In 1999, after photographer Lucy Gray met Waldo and her infant son, Gray then asked Waldo to work on a long-term photography project about her experience as a dancer and mother, which her colleagues Tina LeBlanc and Kristin Long also participated. The project lasted fourteen years, and the photographs were published in the 2015 book Balancing Acts: Three Prima Ballerinas Becoming Mothers.

In 2002, Waldo and fellow San Francisco Ballet dancers Long, LeBlanc, Roman Rykine and Gennadi Nedvigin won the Isadora Duncan Dance Award for Ensemble Performance, for their performances in Forsythe's The Vertiginous Thrill of Exactitude. She won the award again the following year with Joanna Berman and Julie Diana for Robbins' Dances at a Gathering.

In 2004, 2006 and 2007, Waldo worked as ballet master and choreographer's assistant for Christopher Wheeldon and Yuri Posskhov at the Bolshoi Ballet, including for Possokhov's Magrittomania. Then, in the San Francisco Ballet New Works Festival in 2008, she served as choreographer's assistant to Wheeldon again, while also helping company artistic director Helgi Tomasson.
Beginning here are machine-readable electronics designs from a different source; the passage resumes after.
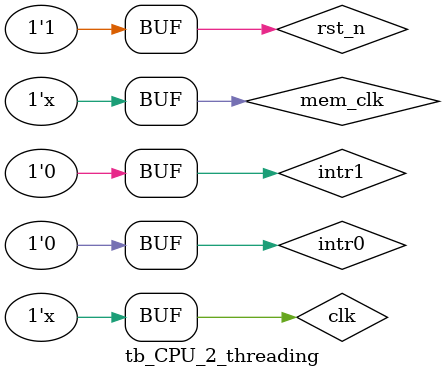
<source format=v>
module tb_CPU_2_threading;
    reg clk,mem_clk,rst_n;
    reg intr0,intr1;
    wire [31:0] pc0,inst0;
    wire [31:0] ealu0,malu0,walu0;
    wire [31:0] pc1,inst1;
    wire [31:0] ealu1,malu1,walu1;
    wire [4:0] wn;
    wire [31:0] wd;
    wire ww0;
    wire ww1;
    wire stall_lw0,stall_fp0,stall_lwc10,stall_swc10,stall_div_sqrt0;
    wire stall_lw1,stall_fp1,stall_lwc11,stall_swc11,stall_div_sqrt1;
    wire inta0,inta1;
    wire fasmds0,fasmds1;
    wire [4:0] count_div,count_sqrt;
    wire [4:0] e1n,e2n,e3n;
    wire [31:0] e3d;
    wire e;
    //wire fasmds;
    //wire inta;

    wire dt,count,wf0,wf1,wf,e1w,e2w,e3w,e1w0;
    wire st0,st1;

    initial begin
        clk<=1'b1;
        mem_clk<=1'b1;
        rst_n<=1'b0;
        intr0<=1'b0;
        intr1<=1'b0;
        #2 rst_n<=1'b1;
    end

    always #10 clk<=~clk;
    always #10 mem_clk<=~mem_clk;

    CPU_FPU_IU_2_thread CPU  (.clk(clk),.mem_clk(mem_clk),.rst_n(rst_n),
                    .pc0(pc0),.inst0(inst0),.ealu0(ealu0),.malu0(malu0),.walu0(walu0),.intr0(intr0),.inta0(inta0),.fasmds0(fasmds0),
                    .ww0(ww0),.stall_lw0(stall_lw0),.stall_fp0(stall_fp0),.stall_lwc10(stall_lwc10),.stall_swc10(stall_swc10),
                    .stall_div_sqrt0(stall_div_sqrt0),.st0(st0),

                    .pc1(pc1),.inst1(inst1),.ealu1(ealu1),.malu1(malu1),.walu1(walu1),.intr1(intr1),.inta1(inta1),.fasmds1(fasmds1),
                    .ww1(ww1),.stall_lw1(stall_lw1),.stall_fp1(stall_fp1),.stall_lwc11(stall_lwc11),.stall_swc11(stall_swc11),
                    .stall_div_sqrt1(stall_div_sqrt1),.st1(st1),

                    .count_div(count_div),.count_sqrt(count_sqrt),.e1n(e1n),.e2n(e2n),.e3n(e3n),.e3d(e3d),.e(e),.wn(wn),.wd(wd),
                    .dt(dt),.count(count),.wf0(wf0),.wf1(wf1),.wf(wf),.e1w(e1w),.e2w(e2w),.e3w(e3w),.e1w0(e1w0));
endmodule

</source>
Waldo retired from performing in 2010, after a 22-year career, making her the last dancer hired or promoted by Tomasson in late 1980s to retire. While retiring dancers usually don't create roles in new ballets, Waldo was cast in Zanella's Underskin as dancer Vitor Luiz needed a partner. Therefore, Underskin became part of her farewell program. She remains in the San Francisco Ballet as a ballet master. In 2013, she briefly came out of retirement to perform in Wheeldon's Cinderella as the stepmother.

==Personal life==
In 1989, Waldo married Marshall Crutcher, a composer. Their son was born in 1999.